“My Lord,” he said, “it is the command of the Villac Vmu that you accompany me into his presence.”
“The command, did you say?” retorted Harry. “Surely the Villac Vmu strangely forgets himself and his position when he presumes to send commands to the Inca. However,” seeing that the passage outside was full of armed men who were evidently quite prepared to enforce obedience to the orders of the High Priest, he continued, “I will not stand upon ceremony, or carp at a mere form of words, but will obey the summons of the Villac Vmu. Yet, let him and all who hear me remember that I am the Inca, and that my power to reward obedience is as great as it is to punish presumption. Now, lead on.”
The priest led the way into the passage, Harry following, and the moment that the latter emerged from the room in which he had been confined an armed guard of a dozen men closed in around him, rendering escape on his part impossible.

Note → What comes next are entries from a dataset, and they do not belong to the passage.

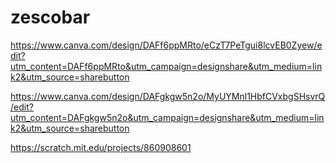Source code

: # zescobar

https://www.canva.com/design/DAFf6ppMRto/eCzT7PeTgui8lcvEB0Zyew/edit?utm_content=DAFf6ppMRto&utm_campaign=designshare&utm_medium=link2&utm_source=sharebutton

https://www.canva.com/design/DAFgkgw5n2o/MyUYMnl1HbfCVxbgSHsvrQ/edit?utm_content=DAFgkgw5n2o&utm_campaign=designshare&utm_medium=link2&utm_source=sharebutton

https://scratch.mit.edu/projects/860908601
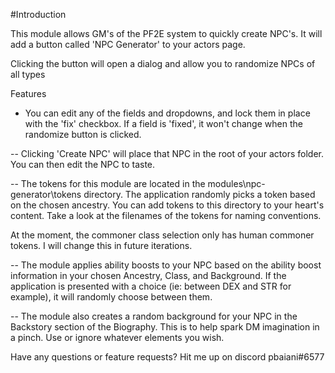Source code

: #Introduction

This module allows GM's of the PF2E system to quickly create NPC's.  It will add a button called 'NPC Generator' to your actors page.  

Clicking the button will open a dialog and allow you to randomize NPCs of all types

Features

- You can edit any of the fields and dropdowns, and lock them in place with the 'fix' checkbox.  If a field is 'fixed', it won't change when the randomize button is clicked.

-- Clicking 'Create NPC' will place that NPC in the root of your actors folder.  You can then edit the NPC to taste.

-- The tokens for this module are located in the modules\npc-generator\tokens directory.  The application randomly picks a token based on the chosen ancestry. You can add tokens to this directory to your heart's content.  Take a look at the filenames of the tokens for naming conventions.

At the moment, the commoner class selection only has human commoner tokens.  I will change this in future iterations.

-- The module applies ability boosts to your NPC based on the ability boost information in your chosen Ancestry, Class, and Background.  If the application is presented with a choice (ie: between DEX and STR for example), it will randomly choose between them.

-- The module also creates a random background for your NPC in the Backstory section of the Biography.  This is to help spark DM imagination in a pinch.  Use or ignore whatever elements you wish.


Have any questions or feature requests?  Hit me up on discord pbaiani#6577
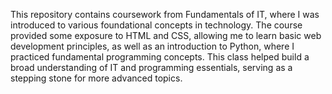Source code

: This repository contains coursework from Fundamentals of IT, where I was introduced to various foundational concepts in technology. The course provided some exposure to HTML and CSS, allowing me to learn basic web development principles, as well as an introduction to Python, where I practiced fundamental programming concepts. This class helped build a broad understanding of IT and programming essentials, serving as a stepping stone for more advanced topics.

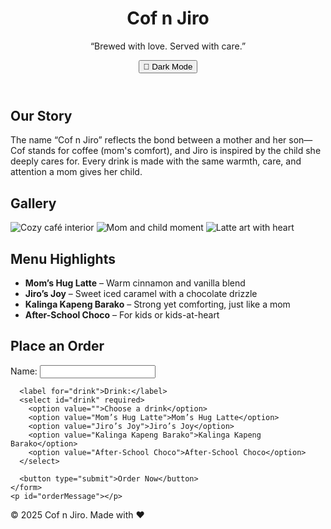 <!DOCTYPE html>
<html lang="en">
<head>
  <meta charset="UTF-8" />
  <meta name="viewport" content="width=device-width, initial-scale=1.0"/>
  <title>Cof n Jiro</title>
  <link rel="stylesheet" href="style.css" />
</head>
<body>
  <header>
    <h1>Cof n Jiro</h1>
    <p class="tagline">“Brewed with love. Served with care.”</p>
    <button id="theme-toggle">🌙 Dark Mode</button>
  </header>

  <section class="about">
    <h2>Our Story</h2>
    <p>
      The name “Cof n Jiro” reflects the bond between a mother and her son—Cof stands for coffee (mom's comfort), and Jiro is inspired by the child she deeply cares for. Every drink is made with the same warmth, care, and attention a mom gives her child.
    </p>
  </section>

  <section class="gallery">
    <h2>Gallery</h2>
    <div class="photos">
      <img src="https://image.shutterstock.com/image-photo/interior-contemporary-cozy-cafe-several-600w-1309735867.jpg" alt="Cozy café interior">
      <img src="https://quotement.com/wp-content/uploads/2022/06/140-Bond-Between-Mother-And-Child-Quotes-To-Warm-Your-Heart.jpg" alt="Mom and child moment">
      <img src="https://i.ytimg.com/vi/e4QT8eRA0Bw/maxresdefault.jpg" alt="Latte art with heart">
    </div>
  </section>

  <section class="menu">
    <h2>Menu Highlights</h2>
    <ul>
      <li><strong>Mom’s Hug Latte</strong> – Warm cinnamon and vanilla blend</li>
      <li><strong>Jiro’s Joy</strong> – Sweet iced caramel with a chocolate drizzle</li>
      <li><strong>Kalinga Kapeng Barako</strong> – Strong yet comforting, just like a mom</li>
      <li><strong>After-School Choco</strong> – For kids or kids-at-heart</li>
    </ul>
  </section>

  <section class="order-form">
    <h2>Place an Order</h2>
    <form id="orderForm">
      <label for="name">Name:</label>
      <input type="text" id="name" required />

      <label for="drink">Drink:</label>
      <select id="drink" required>
        <option value="">Choose a drink</option>
        <option value="Mom’s Hug Latte">Mom’s Hug Latte</option>
        <option value="Jiro’s Joy">Jiro’s Joy</option>
        <option value="Kalinga Kapeng Barako">Kalinga Kapeng Barako</option>
        <option value="After-School Choco">After-School Choco</option>
      </select>

      <button type="submit">Order Now</button>
    </form>
    <p id="orderMessage"></p>
  </section>

  <footer>
    <p>&copy; 2025 Cof n Jiro. Made with ❤️</p>
  </footer>

  <script src="script.js"></script>
</body>
</html>
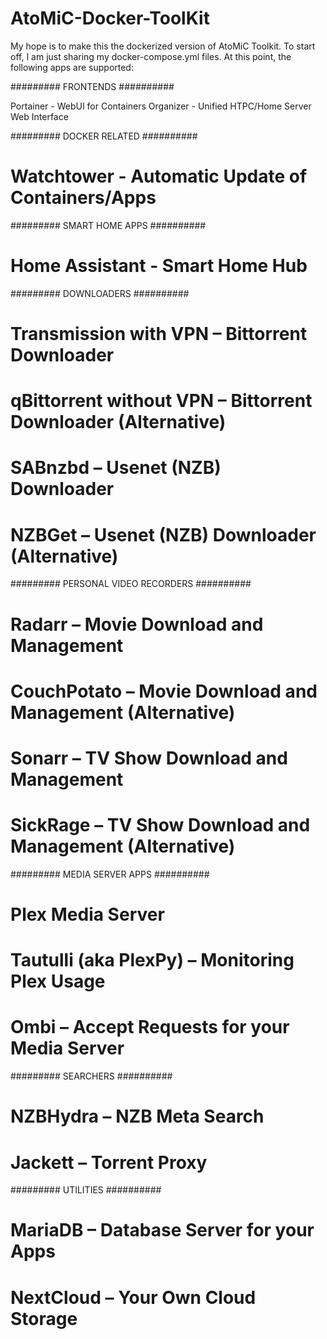 # AtoMiC-Docker-ToolKit

My hope is to make this the dockerized version of AtoMiC Toolkit. To start off, I am just sharing my docker-compose.yml files. At this point, the following apps are supported:


######### FRONTENDS ##########

Portainer - WebUI for Containers
Organizer - Unified HTPC/Home Server Web Interface

######### DOCKER RELATED ##########

# Watchtower - Automatic Update of Containers/Apps

######### SMART HOME APPS ##########

# Home Assistant - Smart Home Hub

######### DOWNLOADERS ##########

# Transmission with VPN – Bittorrent Downloader
# qBittorrent without VPN – Bittorrent Downloader (Alternative)
# SABnzbd – Usenet (NZB) Downloader
# NZBGet – Usenet (NZB) Downloader (Alternative)

######### PERSONAL VIDEO RECORDERS ##########

# Radarr – Movie Download and Management
# CouchPotato – Movie Download and Management (Alternative)
# Sonarr – TV Show Download and Management
# SickRage – TV Show Download and Management (Alternative)

######### MEDIA SERVER APPS ##########

# Plex Media Server
# Tautulli (aka PlexPy) – Monitoring Plex Usage
# Ombi – Accept Requests for your Media Server

######### SEARCHERS ##########

# NZBHydra – NZB Meta Search
# Jackett – Torrent Proxy

######### UTILITIES ##########

# MariaDB – Database Server for your Apps
# NextCloud – Your Own Cloud Storage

In this order the procession passed along the passage, up the steps which Harry had descended upon his arrival, and thence along a corridor into a room crowded with priests and civilians, where, raised upon a dais, sat the Villac Vmu enthroned. Still surrounded by the guard, Harry was halted in front of this dais, and directed to seat himself in a handsome chair that had been placed there for his reception. This done, the proceedings at once commenced, and Harry immediately perceived that he was about to be subjected to some sort of a trial, for no sooner was he seated than the Villac Vmu cried:
“Let my Lord Huanacocha stand forth.”
There was a moment’s bustle and confusion, and then from the midst of the assembled crowd Huanacocha shouldered his way through, and placed himself near Harry, but outside the encircling guards.
“My Lord Huanacocha,” said the Villac Vmu, “at your instigation, and because of certain representations made by you, I have taken the unprecedented course of causing our Lord the Inca to be brought hither, that he may answer, before those here assembled, to the charges which I understand you desire to bring against him. State, therefore, those charges; but before doing so ye shall swear by the Light of our Lord the Sun that your motive in instigating these proceedings is free from all bias or personal ill will; that you are animated therein solely by anxiety for the public welfare, and that you will say no word save what you, personally, know to be the truth.”

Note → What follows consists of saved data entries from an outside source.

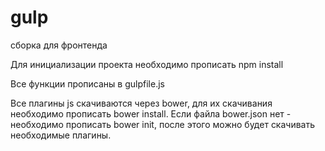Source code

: # gulp
сборка для фронтенда

Для инициализации проекта необходимо прописать npm install

Все функции прописаны в gulpfile.js

Все плагины js скачиваются через bower, для их скачивания необходимо прописать bower install. Если файла bower.json нет - необходимо прописать bower init, после этого можно будет скачивать необходимые плагины.
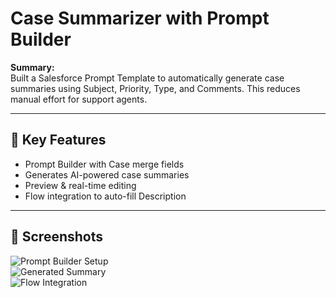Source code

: #  Case Summarizer with Prompt Builder

**Summary:**  
Built a Salesforce Prompt Template to automatically generate case summaries using Subject, Priority, Type, and Comments. This reduces manual effort for support agents.

---

## 🔑 Key Features
- Prompt Builder with Case merge fields  
- Generates AI-powered case summaries  
- Preview & real-time editing  
- Flow integration to auto-fill Description  

---

## 📸 Screenshots
![Prompt Builder Setup](.screenshots%20/prompt-setup.png/Screenshots(13789).png)  
![Generated Summary](./screenshots/prompt-output.png)  
![Flow Integration](./screenshots/flow.png)  

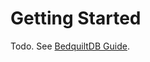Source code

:# Getting Started

Todo. See [BedquiltDB Guide](http://bedquiltdb.readthedocs.io/en/latest/guide/).
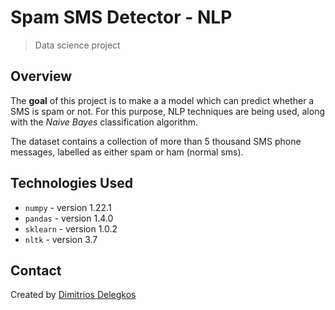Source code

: # Spam SMS Detector - NLP
> Data science project


## Overview
The **goal** of this project is to make a a model which can predict whether a SMS is spam or not. For this purpose, NLP techniques are being used, along with the *Naive Bayes* classification algorithm.

The dataset contains a collection of more than 5 thousand SMS phone messages, labelled as either spam or ham (normal sms).

## Technologies Used
- `numpy` - version 1.22.1
- `pandas` - version 1.4.0
- `sklearn` - version 1.0.2
- `nltk` - version 3.7
## Contact
Created by [Dimitrios Delegkos](https://www.linkedin.com/in/dimitrios-delegkos-24a596151/)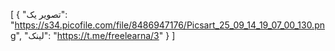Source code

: [
  {
    "تصویر یک": "https://s34.picofile.com/file/8486947176/Picsart_25_09_14_19_07_00_130.png",
    "لینک": "https://t.me/freelearna/3"
  }
]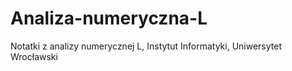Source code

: # Analiza-numeryczna-L
Notatki z analizy numerycznej L, Instytut Informatyki, Uniwersytet Wrocławski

“All this I swear!” answered Huanacocha, raising his right hand aloft.
“It is well,” commented the High Priest. “Proceed now with your charges.”
“My Lord,” answered Huanacocha, “my first and most serious charge against the young man who sits there, and whom we have for these many months past honoured and served as the re-incarnated Manco Capac, the father and founder of our nation, is that he is an impostor, with no right or title whatsoever to the service and reverence which we have given him.
“My second charge,” continued Huanacocha, “which, however, should be preferred by you rather than by me, O Villac Vmu, is that this youth has blasphemously forbidden us any longer to worship our Lord the Sun, our Father and Benefactor, and the Giver of all good gifts, and has commanded that we shall worship instead Pachacamac, whom he calls God, of whom we know little or nothing, and whom we have never until now been bidden to worship. I am strongly opposed to this change of religion—for it amounts to nothing less—as is everybody else with whom I have spoken on the subject. We all fear that such change will certainly bring disaster and ruin upon the nation. There are other charges which could be preferred against the prisoner,” concluded Huanacocha; “but I am content that the case against him shall rest upon those which I have already enumerated.”